▸ **FRAGMENTO SELECCIONADO**
++++++
No llegué
a conocer a aquél hombre. Sólo lo vi desde lejos cuando atendía a mi hija en la
puerta de su casa, y a la que con un gesto después de los saludos le ofreció la
entrada de aquella sólida casa de muros de piedra berroqueña.
Era
un día de principios de verano hace ya un puñado de años. Mi hija Ana estaba
terminando su carrera y tuvo que hacer un estudio de una determinada comarca de
Guadalajara, de modo que la acompañé llevándola en mi coche.
El
pueblo era muy pequeño. Estaba recostado en una colina rodeado de pinos y
esparteras. La carretera de entrada era su principal y única avenida. En el
centro de la mencionada arteria estaba la iglesia rodeada de un conjunto de
casas diseminadas a su alrededor además de algunos bares y algún que otro
comercio. El edificio del ayuntamiento se destacaba entre las ridículas
edificaciones. No había más.
Antes
de llegar pude contemplar algunos olivos, “pinganos” que diríamos nosotros,
cuya variedad tenia que haberlo preguntado, pero seguramente era cornicabra a
juzgar por el examen que hice más tarde a uno de ellos.
Mi
hija había quedado citada con un señor jubilado, labriego él durante su etapa
laboral y conocedor del entorno. La encargada de medioambiente del ayuntamiento
la acompañó hasta la casa de aquél hombre al que me pesa no haber conocido ya
que yo no llegué nada más que hasta las inmediaciones de aquella su casona de
piedra donde él vivía que se destacaba entre todas las demás. Yo mientras tanto
me dediqué a pasear y a curiosear por la aldea pues siempre se aprende algo.
La
gente del pueblo era amabilísima ya que sin conocerme me saludaban con unos
buenos días muy chorreados como si me conocieran de toda la vida. Después de
deambular compré la prensa y me senté en uno de los dos únicos bares para tomar
un café que luego amplié con otro, puesto que mi hija tardaba.
++++++
Prosigue el relato del viaje a un pueblo de Guadalajara a partir de su última frase. No hace falta consultar el material.

▸ **EXTRACTOS DE DATOS**
++++++
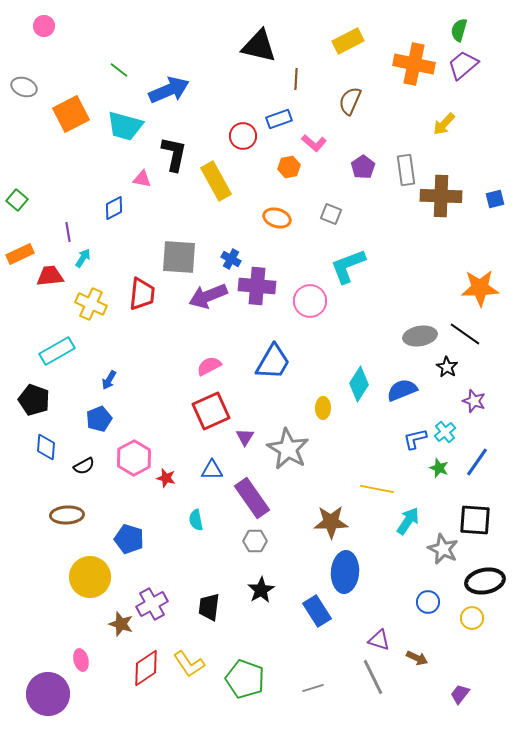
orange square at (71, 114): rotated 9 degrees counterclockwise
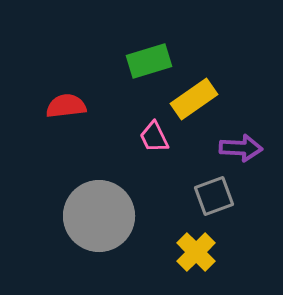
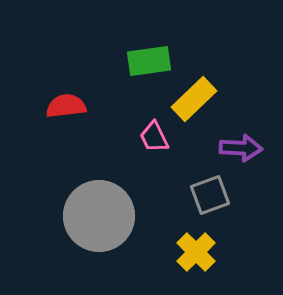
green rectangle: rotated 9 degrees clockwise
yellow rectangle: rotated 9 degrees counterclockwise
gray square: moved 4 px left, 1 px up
++++++
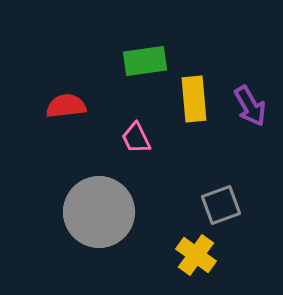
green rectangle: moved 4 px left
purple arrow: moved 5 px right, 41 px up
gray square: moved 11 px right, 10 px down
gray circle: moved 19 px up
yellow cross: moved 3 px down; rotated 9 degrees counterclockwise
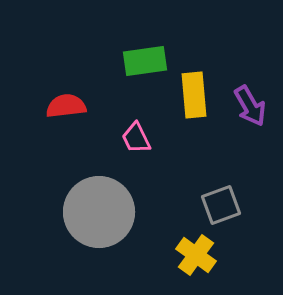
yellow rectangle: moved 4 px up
++++++
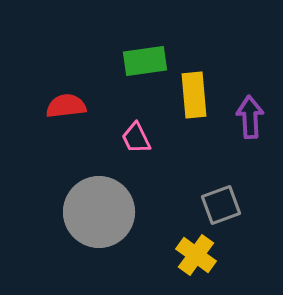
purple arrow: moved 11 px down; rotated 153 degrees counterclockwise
++++++
▸ **RESULTADO OBTENIDO**
La
entrevista duró más de la cuenta para mí, sin embargo a mi hija se le hizo
bastante corta dado que el hombre en cuestión era una enciclopedia. Le contó
historias curiosas del pueblo: sus costumbres, sus tradiciones, los productos
que cosechaban, la manera de recolectar, enseñándole todas las herramientas que
empleaban antiguamente, hoy en desuso y que guardaba en una cámara como tal vez
en su niñez guardara con mucho cuidado y esmero sus trastos para jugar. Entre
aquella colección de útiles y herramientas me dijo mi hija que observó el
cuerno de un astado y al preguntarle sobre su uso o significado le respondió
que servía para coger aceituna, pues antiguamente la recolectaban a mano –a ordeño- con el cuerno colgado al cuello
echándola allí hasta que se llenaba. Era una manera de proteger al olivo ya que
el clima no ayudaba a su frondosidad y de esta manera no tronchaban ningún
tallo, distinto si lo hubiesen hecho por el método tradicional del vareo. Todo
esto me lo contó y muchas más cosas durante el camino de regreso. También me
dijo que unas de sus aficiones del señor en cuestión eran la lectura y la
escritura.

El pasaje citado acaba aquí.